Volleyballers Serve Well for Ad Campaign

If sexiness sells, pro beach volleyball should be an advertiser's dream.

Its stars men and women who wear shorts and bikinis. Their bodies are sculpted for their sport. They spend a lot of time at the beach.

An article in the New York Times looks at a new campaign for the Association of Volleyball Professionals' (AVP) 2009 season.

"What if, say, the association that puts on beach volleyball tournaments -- where young athletes compete against each other dressed in nothing but swimsuits, visors and sunglasses -- wants to run a campaign featuring close-up photographs of its volley girls and volley boys in all their muscled, sun-tanned glory?
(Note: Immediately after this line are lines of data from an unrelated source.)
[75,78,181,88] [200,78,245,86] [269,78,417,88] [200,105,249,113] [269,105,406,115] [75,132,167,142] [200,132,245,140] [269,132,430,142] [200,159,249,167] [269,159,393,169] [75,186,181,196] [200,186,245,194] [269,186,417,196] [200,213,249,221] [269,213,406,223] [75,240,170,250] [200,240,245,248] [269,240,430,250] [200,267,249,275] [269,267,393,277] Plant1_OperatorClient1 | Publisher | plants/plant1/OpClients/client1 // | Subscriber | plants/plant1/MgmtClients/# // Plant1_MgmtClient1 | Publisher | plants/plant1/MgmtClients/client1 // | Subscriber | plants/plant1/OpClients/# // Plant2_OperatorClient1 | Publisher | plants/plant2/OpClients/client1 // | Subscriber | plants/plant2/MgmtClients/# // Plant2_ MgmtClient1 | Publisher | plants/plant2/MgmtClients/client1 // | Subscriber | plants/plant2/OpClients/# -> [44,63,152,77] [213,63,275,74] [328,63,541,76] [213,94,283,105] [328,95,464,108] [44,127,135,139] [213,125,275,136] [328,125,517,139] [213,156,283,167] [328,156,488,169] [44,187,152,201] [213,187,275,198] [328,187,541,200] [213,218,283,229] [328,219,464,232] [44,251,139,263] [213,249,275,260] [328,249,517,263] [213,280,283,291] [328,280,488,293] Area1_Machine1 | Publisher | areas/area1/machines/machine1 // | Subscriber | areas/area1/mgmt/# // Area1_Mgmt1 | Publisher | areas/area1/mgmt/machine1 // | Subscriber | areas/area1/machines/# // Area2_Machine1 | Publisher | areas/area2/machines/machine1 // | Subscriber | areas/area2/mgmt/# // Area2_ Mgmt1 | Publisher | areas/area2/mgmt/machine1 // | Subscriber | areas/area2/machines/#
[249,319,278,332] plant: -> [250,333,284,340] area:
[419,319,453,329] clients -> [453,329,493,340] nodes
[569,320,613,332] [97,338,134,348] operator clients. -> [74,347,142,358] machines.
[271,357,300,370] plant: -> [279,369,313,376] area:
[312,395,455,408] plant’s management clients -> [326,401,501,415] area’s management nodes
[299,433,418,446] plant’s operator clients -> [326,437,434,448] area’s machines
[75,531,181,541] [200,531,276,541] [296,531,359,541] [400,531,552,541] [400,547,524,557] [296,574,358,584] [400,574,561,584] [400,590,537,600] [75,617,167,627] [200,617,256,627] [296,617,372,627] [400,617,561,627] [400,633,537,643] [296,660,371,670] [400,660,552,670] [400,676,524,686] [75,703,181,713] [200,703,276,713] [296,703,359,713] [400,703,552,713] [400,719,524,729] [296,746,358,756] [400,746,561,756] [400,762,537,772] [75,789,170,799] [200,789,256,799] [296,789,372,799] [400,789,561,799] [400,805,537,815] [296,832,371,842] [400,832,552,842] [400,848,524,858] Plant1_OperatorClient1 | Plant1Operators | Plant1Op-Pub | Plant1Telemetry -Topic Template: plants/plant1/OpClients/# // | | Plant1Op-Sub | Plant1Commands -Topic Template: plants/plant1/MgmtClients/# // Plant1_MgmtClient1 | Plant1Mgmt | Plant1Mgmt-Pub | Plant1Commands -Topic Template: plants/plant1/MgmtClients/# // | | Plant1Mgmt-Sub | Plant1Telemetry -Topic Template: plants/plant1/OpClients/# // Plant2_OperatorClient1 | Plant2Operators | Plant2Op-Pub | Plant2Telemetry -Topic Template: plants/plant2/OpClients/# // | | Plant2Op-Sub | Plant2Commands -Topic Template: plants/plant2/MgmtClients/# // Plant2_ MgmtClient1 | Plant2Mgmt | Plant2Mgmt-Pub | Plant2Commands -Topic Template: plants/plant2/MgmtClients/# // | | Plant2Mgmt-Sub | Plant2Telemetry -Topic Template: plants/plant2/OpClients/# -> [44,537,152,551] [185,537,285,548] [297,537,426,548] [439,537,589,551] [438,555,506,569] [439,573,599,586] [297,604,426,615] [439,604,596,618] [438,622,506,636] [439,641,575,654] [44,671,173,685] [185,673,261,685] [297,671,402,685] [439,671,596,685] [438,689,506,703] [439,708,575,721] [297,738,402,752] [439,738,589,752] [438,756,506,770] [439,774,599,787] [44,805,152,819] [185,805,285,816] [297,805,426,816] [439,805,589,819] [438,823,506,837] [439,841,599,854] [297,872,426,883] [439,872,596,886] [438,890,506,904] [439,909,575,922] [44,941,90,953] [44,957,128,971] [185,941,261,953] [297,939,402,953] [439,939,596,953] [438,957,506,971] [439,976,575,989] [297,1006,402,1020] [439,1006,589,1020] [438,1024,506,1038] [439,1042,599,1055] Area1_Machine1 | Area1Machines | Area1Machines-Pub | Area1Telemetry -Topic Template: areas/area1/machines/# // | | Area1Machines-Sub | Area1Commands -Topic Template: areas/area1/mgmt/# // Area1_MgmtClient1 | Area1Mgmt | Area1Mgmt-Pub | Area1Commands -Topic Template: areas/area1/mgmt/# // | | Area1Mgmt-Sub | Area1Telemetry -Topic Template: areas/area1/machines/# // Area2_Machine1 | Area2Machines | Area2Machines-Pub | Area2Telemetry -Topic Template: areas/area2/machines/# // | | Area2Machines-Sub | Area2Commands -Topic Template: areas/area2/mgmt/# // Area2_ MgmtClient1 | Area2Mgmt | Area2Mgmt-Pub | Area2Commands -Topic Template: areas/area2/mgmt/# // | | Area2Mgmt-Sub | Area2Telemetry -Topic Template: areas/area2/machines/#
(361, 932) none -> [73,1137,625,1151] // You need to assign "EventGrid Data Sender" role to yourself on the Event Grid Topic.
The answer, most likely, would be another question: How speedily could they get into their Speedos?

That is what the association, the AVP (Association of Volleyball Professionals), is doing in its campaign for the 2009 professional beach volleyball tour. Print, online and outdoor advertisements present AVP players dressed (or undressed) for work, among them Phil Dalhausser, Holly McPeak, Mike Morrison, Todd Rogers, Sean Scott, Tyra Turner and Kerri Walsh."


Project Design, of Torrance, created the campaign with the AVP. 

"We looked at hundreds and hundreds and hundreds of photographs, and we didn't find a bad-looking body, not one," Andrew Edelstein, of Project Design, told the New York Times.

Edelstein told the Times the campaign is geared toward the sport, not just the tanned and sand-covered bodies that play the game.

The AVP has several Southland events, including the 2009 AVP Crocs Tour Riverside Open on April 17-19.